» TASK ITEM
Using the material below, copy every line where "numpy" appears.
Segment Open
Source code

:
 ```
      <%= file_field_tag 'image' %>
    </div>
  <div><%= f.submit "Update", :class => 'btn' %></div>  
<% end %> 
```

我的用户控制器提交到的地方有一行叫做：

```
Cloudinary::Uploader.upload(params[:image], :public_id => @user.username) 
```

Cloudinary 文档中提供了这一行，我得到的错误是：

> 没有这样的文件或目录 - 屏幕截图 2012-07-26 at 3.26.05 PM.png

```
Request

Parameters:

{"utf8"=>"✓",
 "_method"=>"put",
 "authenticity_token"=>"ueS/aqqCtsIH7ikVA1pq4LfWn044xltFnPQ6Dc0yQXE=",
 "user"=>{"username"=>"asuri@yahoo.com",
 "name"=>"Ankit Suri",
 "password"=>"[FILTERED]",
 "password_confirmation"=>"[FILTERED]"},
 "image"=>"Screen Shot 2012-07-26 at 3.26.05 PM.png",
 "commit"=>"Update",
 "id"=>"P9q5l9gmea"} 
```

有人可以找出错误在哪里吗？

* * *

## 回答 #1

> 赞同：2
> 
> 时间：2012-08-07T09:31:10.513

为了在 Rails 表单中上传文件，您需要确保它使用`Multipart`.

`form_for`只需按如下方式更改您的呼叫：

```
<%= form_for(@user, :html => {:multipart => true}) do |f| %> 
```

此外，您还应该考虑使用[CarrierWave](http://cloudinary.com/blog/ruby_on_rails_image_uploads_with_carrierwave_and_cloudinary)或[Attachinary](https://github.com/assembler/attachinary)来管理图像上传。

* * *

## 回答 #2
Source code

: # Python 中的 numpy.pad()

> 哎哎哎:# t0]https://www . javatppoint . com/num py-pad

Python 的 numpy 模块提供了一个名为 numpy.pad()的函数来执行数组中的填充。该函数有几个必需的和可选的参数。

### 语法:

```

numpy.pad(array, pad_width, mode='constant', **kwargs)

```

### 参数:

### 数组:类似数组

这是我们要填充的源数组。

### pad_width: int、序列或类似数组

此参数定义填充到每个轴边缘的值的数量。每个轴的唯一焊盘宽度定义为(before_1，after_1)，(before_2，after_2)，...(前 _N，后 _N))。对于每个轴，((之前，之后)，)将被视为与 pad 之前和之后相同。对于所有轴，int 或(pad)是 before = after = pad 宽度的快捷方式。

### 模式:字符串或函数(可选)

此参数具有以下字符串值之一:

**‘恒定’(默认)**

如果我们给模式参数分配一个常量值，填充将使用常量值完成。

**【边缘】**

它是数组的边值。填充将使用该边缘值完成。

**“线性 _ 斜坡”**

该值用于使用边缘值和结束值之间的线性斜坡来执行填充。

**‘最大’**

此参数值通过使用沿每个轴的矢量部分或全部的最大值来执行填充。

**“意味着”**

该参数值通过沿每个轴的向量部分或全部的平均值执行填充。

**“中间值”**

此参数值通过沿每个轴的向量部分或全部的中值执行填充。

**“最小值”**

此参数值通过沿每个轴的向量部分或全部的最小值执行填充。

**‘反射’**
Segment Closed
» SOLUTION TO THE PROBLEM
: # Python 中的 numpy.pad()
Python 的 numpy 模块提供了一个名为 numpy.pad()的函数来执行数组中的填充。该函数有几个必需的和可选的参数。
numpy.pad(array, pad_width, mode='constant', **kwargs)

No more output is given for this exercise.